Former educator says administrators alone can’t ensure education is properly handled

A former high school principal said Monday that school administrators alone can’t ensure that education is being properly handled and called for a more comprehensive approach when it comes to the teacher evaluation process.

Dr. Richard Giordano, who worked more than 25 years in public education, argues that school administrators don’t actually know whether teachers are providing students with a quality education because the current evaluations are being done by principals who lack the necessary expertise.

“There really is not an effective, valid, over time means of establishing whether or not good education is taking place in the classroom from the standpoint of both the content being taught, which cannot be evaluated by principals … or the strategies that are being employed for the teaching process itself,” Giordano told Hill.TV’s Krystal Ball and Saagar Enjeti on “Rising.”

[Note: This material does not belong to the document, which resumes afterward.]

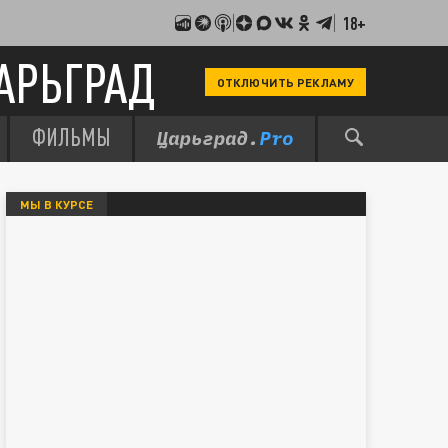
18+
АРЬГРАД
ОТКЛЮЧИТЬ РЕКЛАМУ
ФИЛЬМЫ
МЫ В КУРСЕ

Giordano said that the whole structure of principalship should be “rearranged,” arguing that such an extensive evaluation cannot be effectively executed by one person.

“It’s a bridge too far, it’s a job too big, it cannot be done by one person, especially in the area of instructional leadership, which is the biggest job the principal has,” he said.

The former educator thinks that the teacher evaluation process should instead be “farmed out” to various experts in the community like university instructors and business leaders.

“Just think for a minute: in French, in Spanish, in Latin, in biology, in Quantum physics, in a whole variety of subjects those areas need to be evaluated by and provided by people who have expertise in those areas,” Giordano told Hill.TV.

Giordano is currently on tour promoting his new book, “Ineptitude, Conformity, and Obfuscation: The Fraud of Teacher Evaluation in the Public Schools,” where he argues that teacher evaluations are a “fraud” and offers ways to fix the process.

His comments come amid a growing movement among teachers in cities across America.

Last week, thousands of Virginia teachers rallied at the state capitol in Richmond, calling for more education spending and better pay.

Teachers in Denver, meanwhile, are preparing to strike for the first time in 25 years after negotiations broke down with school officials over salary. 

The Denver Classroom Teachers Association rejected the latest offer from their district on Friday after the two sides were more than $8 million apart in negotiations, according to Chalkbeat.